What is enterprise-managed MCP authorisation?

Until now, every employee had to authorise AI connectors themselves — even after an admin enabled them.

The previous process had two steps: an IT administrator would enable a connector (say, Asana) for the organisation. Then every individual user would still need to go through their own OAuth authorisation flow to actually connect their account. For a 50-person business, this meant 50 separate authorisation steps, 50 potential help desk tickets, and 50 opportunities for the rollout to stall. The new system collapses this to one: admin configures, users connect automatically at first login.

Anthropic calls this zero-touch access. The architecture uses identity providers — Okta is first, with more coming — to provision connector authorisation centrally. When an employee logs into Claude with their work identity, the connections they need are already in place. There is no additional step on their side.

What can it connect to at launch?

Seven connector providers support the new enterprise-managed authorisation standard at launch:

  • Asana — project and task management
  • Atlassian — Jira and Confluence (documents, tickets)
  • Figma — design files and collaboration
  • Supabase — database and backend services
  • Three additional providers at launch (expanding)
  • Slack — coming soon

The standard is open — any MCP-compatible connector provider can adopt it. The initial wave covers the tools most commonly used in professional and small business workflows. When Slack arrives, this becomes immediately relevant to every business running on Slack for internal communication.

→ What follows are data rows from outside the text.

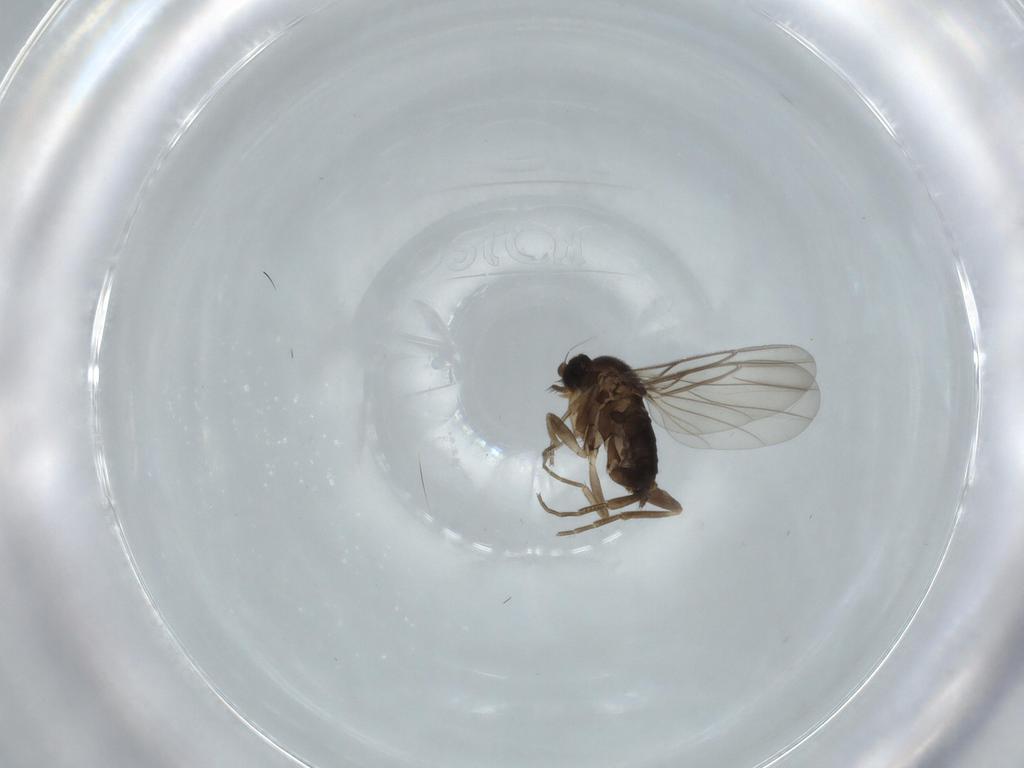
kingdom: Animalia
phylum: Arthropoda
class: Insecta
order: Diptera
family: Phoridae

Why this matters for UK business owners

Most conversations about enterprise AI focus on what AI can do. The actual barrier to AI adoption at scale is rarely capability — it is friction. Getting a whole team to consistently use AI tools, securely connected to the right data, without creating configuration chaos, is harder than the demos suggest.

Centralised control with clean separation of work and personal accounts.

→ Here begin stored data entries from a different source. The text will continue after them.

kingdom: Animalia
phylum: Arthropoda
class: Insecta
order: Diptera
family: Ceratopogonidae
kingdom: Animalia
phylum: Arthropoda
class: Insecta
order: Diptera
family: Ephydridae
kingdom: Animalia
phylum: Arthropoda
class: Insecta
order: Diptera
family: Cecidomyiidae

Admins can also require that a connector only ever connects through the identity provider — which means a team member cannot accidentally link a personal Asana account to their Claude work account. Work and personal usage stay cleanly separated. This is the governance layer that IT administrators and cautious business owners have been waiting for before committing to enterprise-wide AI deployment.

For UK businesses that have experimented with AI tools individually but hesitated to roll them out to a whole team, the zero-touch model lowers the activation energy significantly. One decision, one configuration, one rollout — rather than 20 or 50 individual decisions that may or may not happen.

What to do with this

If you are on Claude Team or Enterprise: Look for the enterprise MCP connector settings in your admin panel. This is in beta as of 19 June — request access if it is not yet visible.
If your team is not yet on any AI plan: The enterprise-managed rollout model removes the "too complicated to deploy" objection. Ask AIFA how a managed AI rollout looks for a team your size.
If you are evaluating AI tools for a team: Centralised governance and zero-touch access are now differentiators — ask every AI provider how they handle enterprise connector provisioning.